In my earlier comment (see above) the point of contention I had against the article was that in order to try to address the topic in question
REFERENCE....... Donald MacRaild, professor of history at Northumbria University in Newcastle, and his colleagues Tanja Bueltmann and David Gleeson, reckon English cultural communities did exist in North America, but have been ignored by traditional historians.
It is surely necessary therefore to view things within the relevant historical context - and surely that context should compare and contrast the communities and cultures that emanated from all of the countiries in the United Kindgom - England, Scotland, Ireland and Wales,
Not to do so would most likely lead to a very skewed conclusion.

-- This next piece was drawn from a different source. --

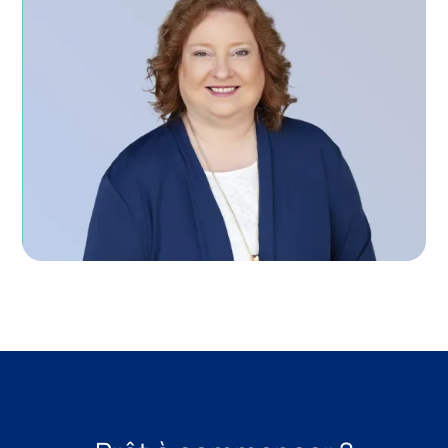
GAYLA CASSIDY BREWER
DIRECTRICE DES SERVICES BIBLIOTHÉCAIRES
CANDIDATURE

The objection about the omission of any mention of Wales or Welsh cultural infuence is made therefore simply on the grounds of the research gaining any accademic acceptability and has nothing to do with a minority "bleating".
Re: Welsh
This is a bit of a stampede to criticize on the predictable grounds that a minority voice got left out. There are two responses. Firstly, there's already a category of "Welsh Americans" - even though they are an incredibly tiny proportion of the US population. Why should there be a study into why a group should decline to announce their Welshness, when they do? Why should the Guardian pretend they don't?
Secondly, the whole point of the study is to investigate why an ethnic (for want of a better word) community in America that represents - unlike the Welsh Americans - a massive proportion of the US population, should not take pride in that particular heritage. It's arguably weird that such a large group should try to keep such a low profile. Welsh Americans only have a low profile because there aren't many of them, and like many Americans they're also partly Irish American, Italian American and (inevitably) English American, so they can take their pick.
I suspect kongshan has it about right - there's no kudos in claiming English ancestry because that means you're either related to the people the Americans had a war against, or to the people you were escaping from. Much better to side, centuries after the fact, with an oppressed minority. Like people bleating because the Guardian "forgot" to mention them, pesky metropolitan elite.
The whole national identity thing is a massive con anyway - a set of ideas, anthems, flags and costumes dreamed up out of thin air in the eighteenth century to encourage men to identify with political administrations who were asking them to put on uniforms and get killed on their behalf. As a person born within the borders of what has been arbitrarily assigned "England", the whole "English identity" thing leaves me cold. I can find more important things to have in common with other people than being born on the same strip of turf.